::: Exercise data

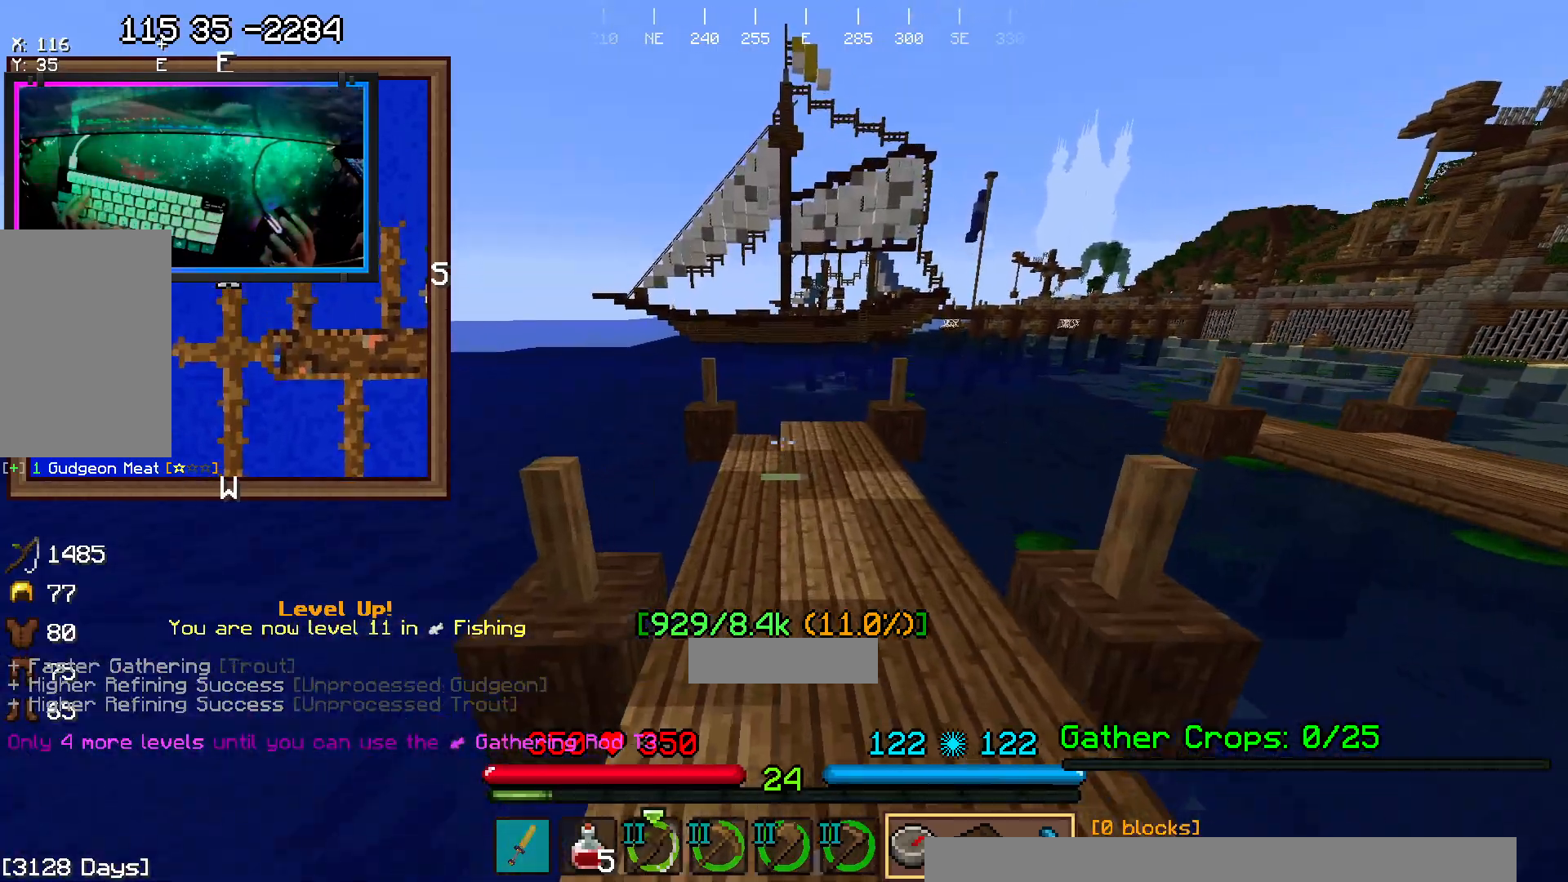
{"keys": ["w"], "mouse": [], "events": [[100, "mouse_left", "up"], [467, "space", "up"]]}
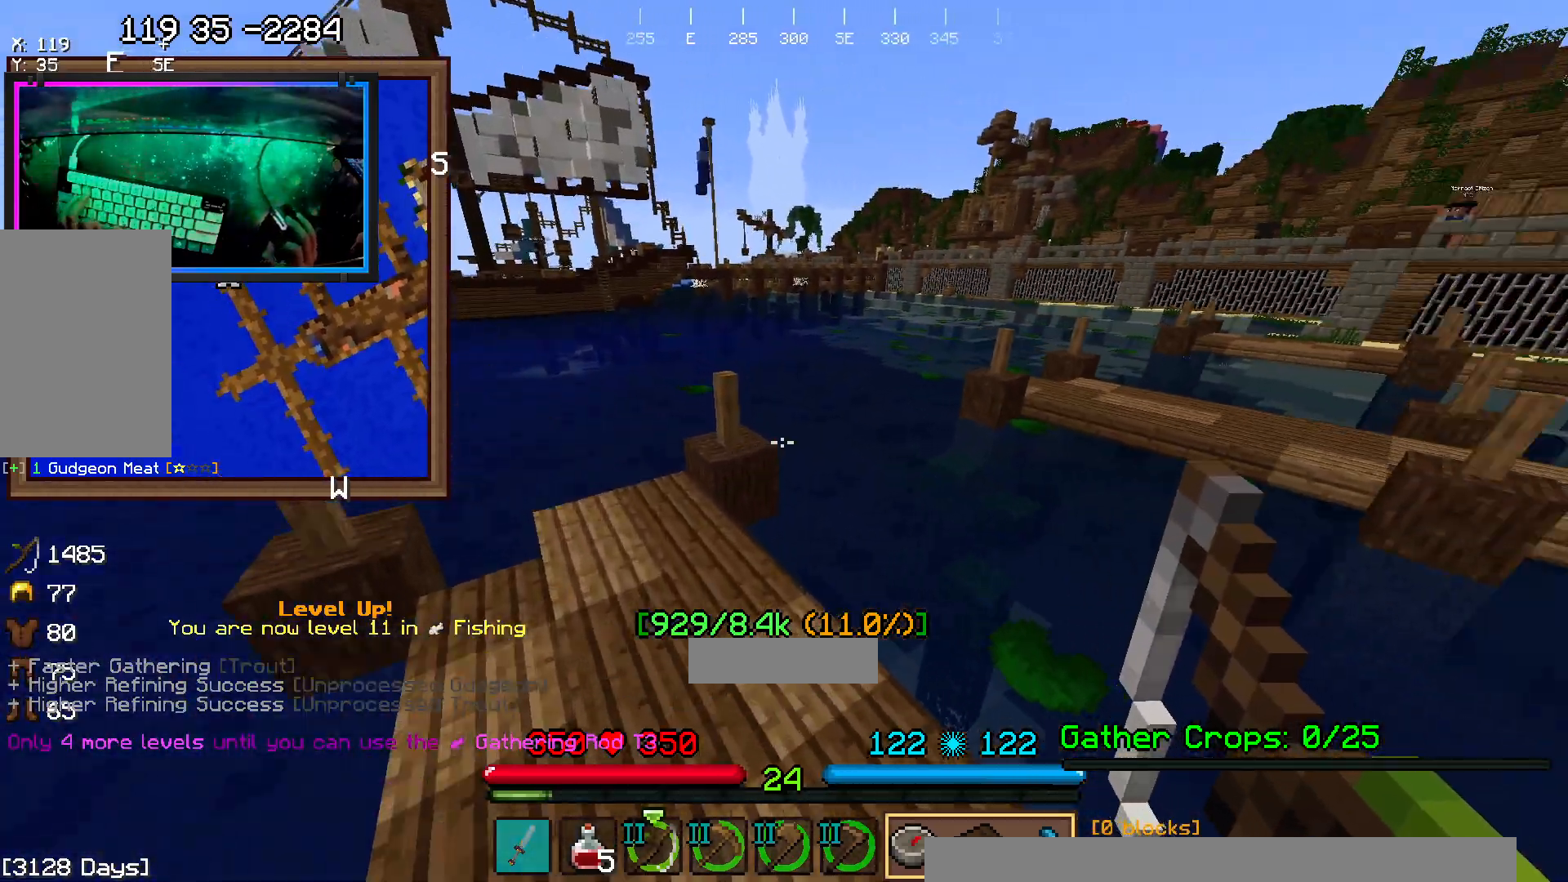
{"keys": ["w"], "mouse": [], "events": [[17, "w", "up"], [133, "w", "down"]]}
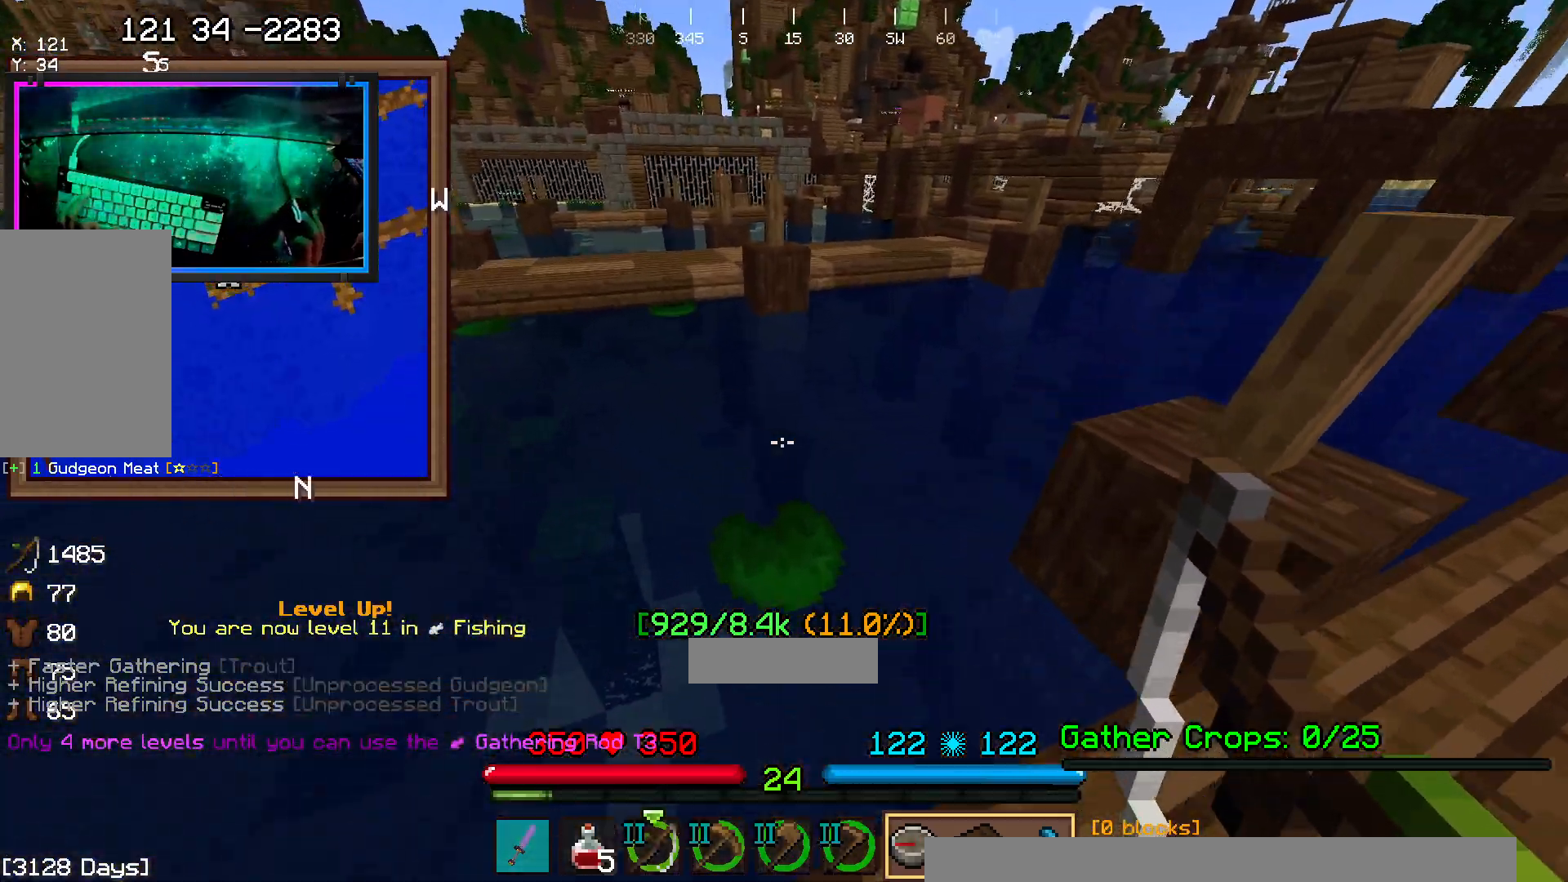
{"keys": ["space", "w"], "mouse": [], "events": [[467, "space", "down"]]}
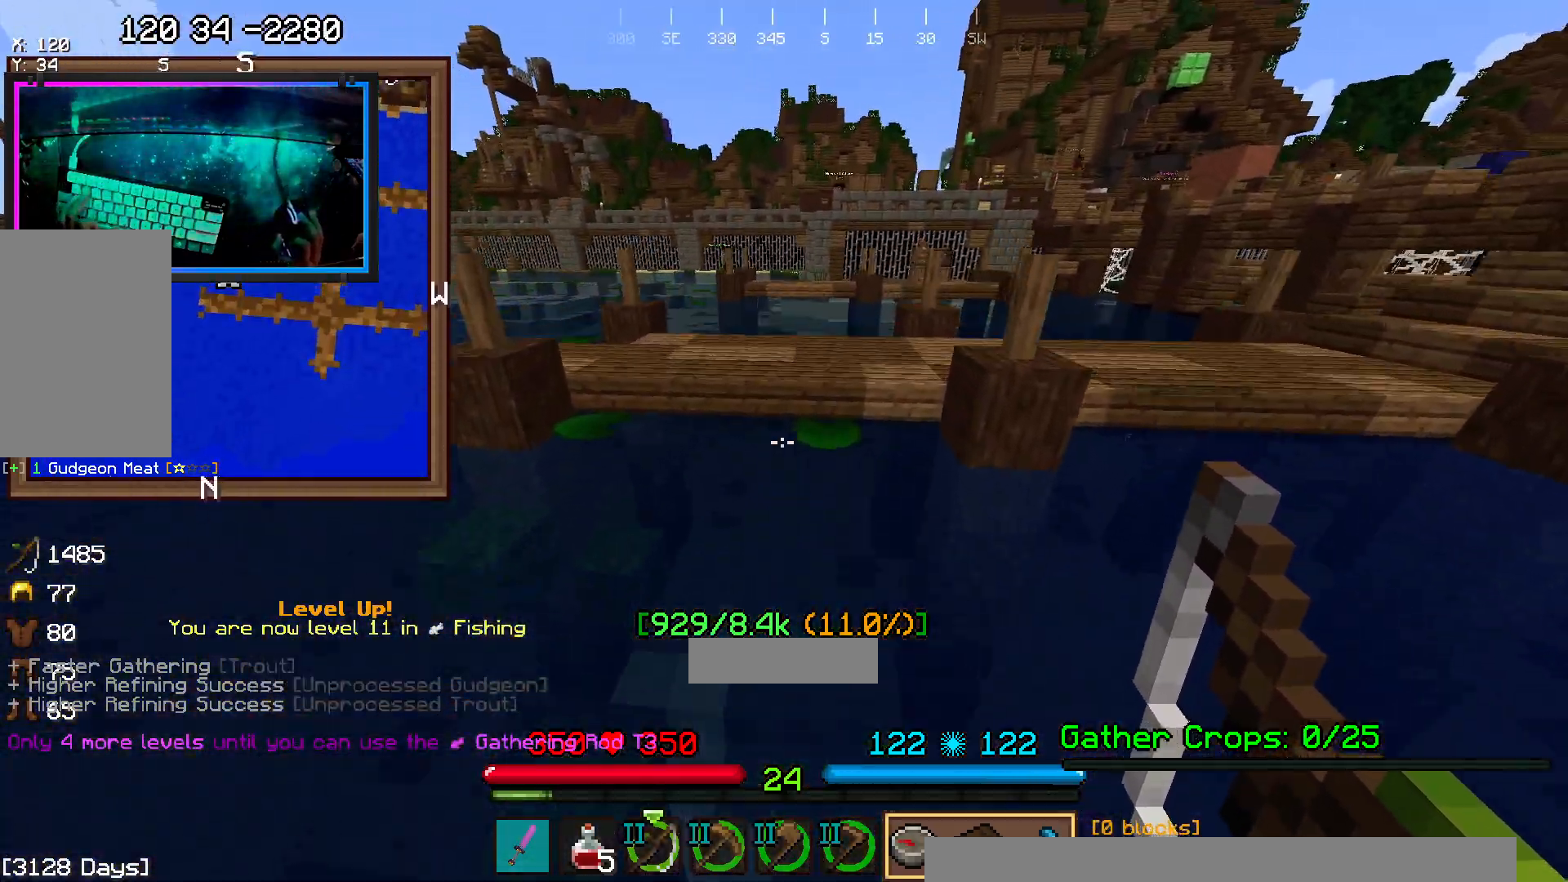
{"keys": ["space", "w"], "mouse": [], "events": []}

::::::

(Brief)
Write out the material above once more, exactly as it reads, with no pictures.

(The completed task)
{"keys": ["w"], "mouse": [], "events": [[100, "mouse_left", "up"], [467, "space", "up"]]}
{"keys": ["w"], "mouse": [], "events": [[17, "w", "up"], [133, "w", "down"]]}
{"keys": ["space", "w"], "mouse": [], "events": [[467, "space", "down"]]}
{"keys": ["space", "w"], "mouse": [], "events": []}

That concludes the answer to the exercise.